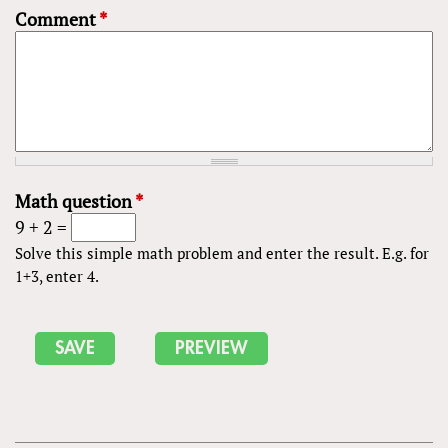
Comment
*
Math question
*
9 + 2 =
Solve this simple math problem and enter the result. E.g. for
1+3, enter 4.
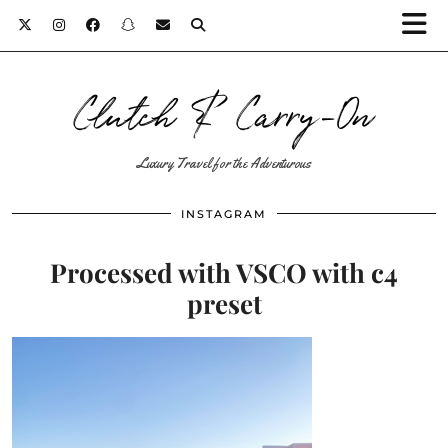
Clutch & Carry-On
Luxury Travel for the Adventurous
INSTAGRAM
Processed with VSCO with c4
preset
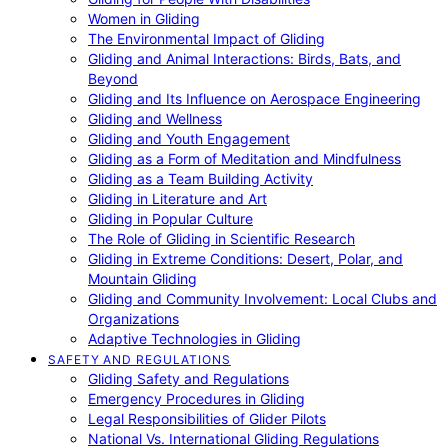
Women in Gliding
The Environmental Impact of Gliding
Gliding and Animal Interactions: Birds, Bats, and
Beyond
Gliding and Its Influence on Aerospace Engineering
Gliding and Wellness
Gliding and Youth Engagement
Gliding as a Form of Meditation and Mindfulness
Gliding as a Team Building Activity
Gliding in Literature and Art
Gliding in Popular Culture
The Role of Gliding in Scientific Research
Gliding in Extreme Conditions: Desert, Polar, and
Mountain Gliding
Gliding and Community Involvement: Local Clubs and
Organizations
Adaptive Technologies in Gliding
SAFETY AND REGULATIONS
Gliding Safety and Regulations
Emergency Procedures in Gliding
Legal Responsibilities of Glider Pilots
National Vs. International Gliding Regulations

* * *

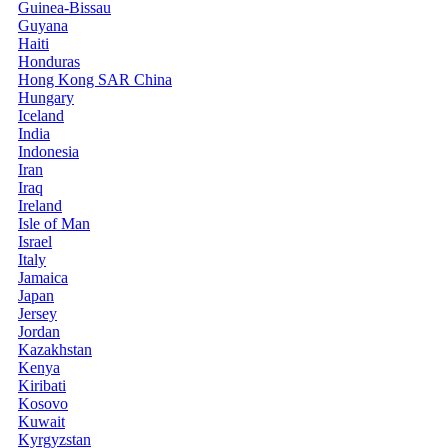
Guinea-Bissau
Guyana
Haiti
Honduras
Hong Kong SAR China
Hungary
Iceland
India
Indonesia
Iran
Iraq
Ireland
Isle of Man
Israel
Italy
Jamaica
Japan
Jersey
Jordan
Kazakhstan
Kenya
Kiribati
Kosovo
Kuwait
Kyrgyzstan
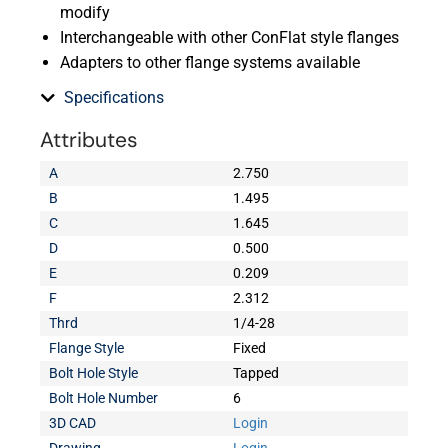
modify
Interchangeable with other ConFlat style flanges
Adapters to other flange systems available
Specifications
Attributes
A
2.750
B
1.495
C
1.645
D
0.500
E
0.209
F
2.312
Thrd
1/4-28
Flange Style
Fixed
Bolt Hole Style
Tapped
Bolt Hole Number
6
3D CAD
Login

--

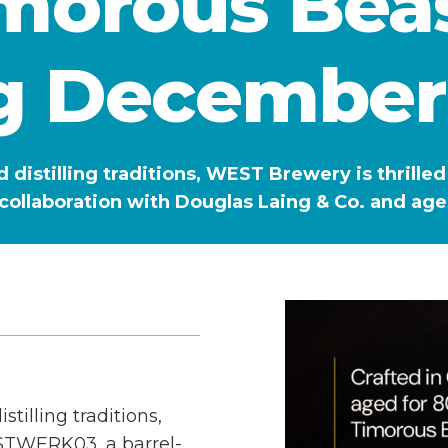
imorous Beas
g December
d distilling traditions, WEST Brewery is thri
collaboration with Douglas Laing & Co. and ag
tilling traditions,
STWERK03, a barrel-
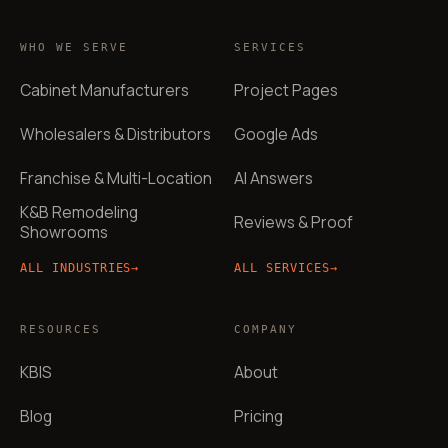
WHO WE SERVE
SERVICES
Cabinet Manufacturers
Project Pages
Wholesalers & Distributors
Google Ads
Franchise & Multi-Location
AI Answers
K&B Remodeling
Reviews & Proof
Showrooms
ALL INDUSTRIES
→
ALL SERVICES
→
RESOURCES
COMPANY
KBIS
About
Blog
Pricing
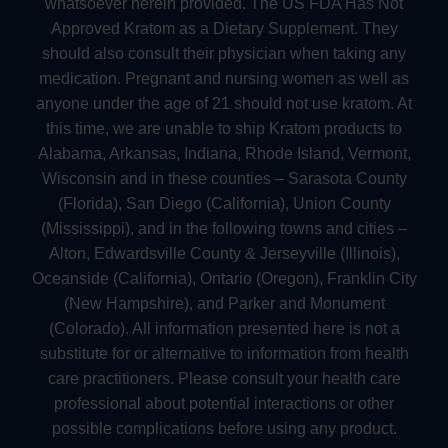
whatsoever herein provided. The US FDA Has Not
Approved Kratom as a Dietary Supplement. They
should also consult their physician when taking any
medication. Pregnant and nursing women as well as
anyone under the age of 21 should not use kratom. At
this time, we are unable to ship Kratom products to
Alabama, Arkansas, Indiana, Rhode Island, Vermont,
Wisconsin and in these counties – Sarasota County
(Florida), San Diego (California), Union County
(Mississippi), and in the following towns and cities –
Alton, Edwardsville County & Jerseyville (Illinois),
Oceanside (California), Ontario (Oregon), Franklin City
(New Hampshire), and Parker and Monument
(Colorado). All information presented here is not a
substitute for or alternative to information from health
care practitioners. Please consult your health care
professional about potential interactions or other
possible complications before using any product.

• [Work request]: Reproduce the lines of the records starting at "Women in Gliding" and ending at "Gliding Safety and Regulations", with "Literature" renamed to "Poetry" and everything else left as it is.

• [Completed exercise]:
Women in Gliding
The Environmental Impact of Gliding
Gliding and Animal Interactions: Birds, Bats, and
Beyond
Gliding and Its Influence on Aerospace Engineering
Gliding and Wellness
Gliding and Youth Engagement
Gliding as a Form of Meditation and Mindfulness
Gliding as a Team Building Activity
Gliding in Poetry and Art
Gliding in Popular Culture
The Role of Gliding in Scientific Research
Gliding in Extreme Conditions: Desert, Polar, and
Mountain Gliding
Gliding and Community Involvement: Local Clubs and
Organizations
Adaptive Technologies in Gliding
SAFETY AND REGULATIONS
Gliding Safety and Regulations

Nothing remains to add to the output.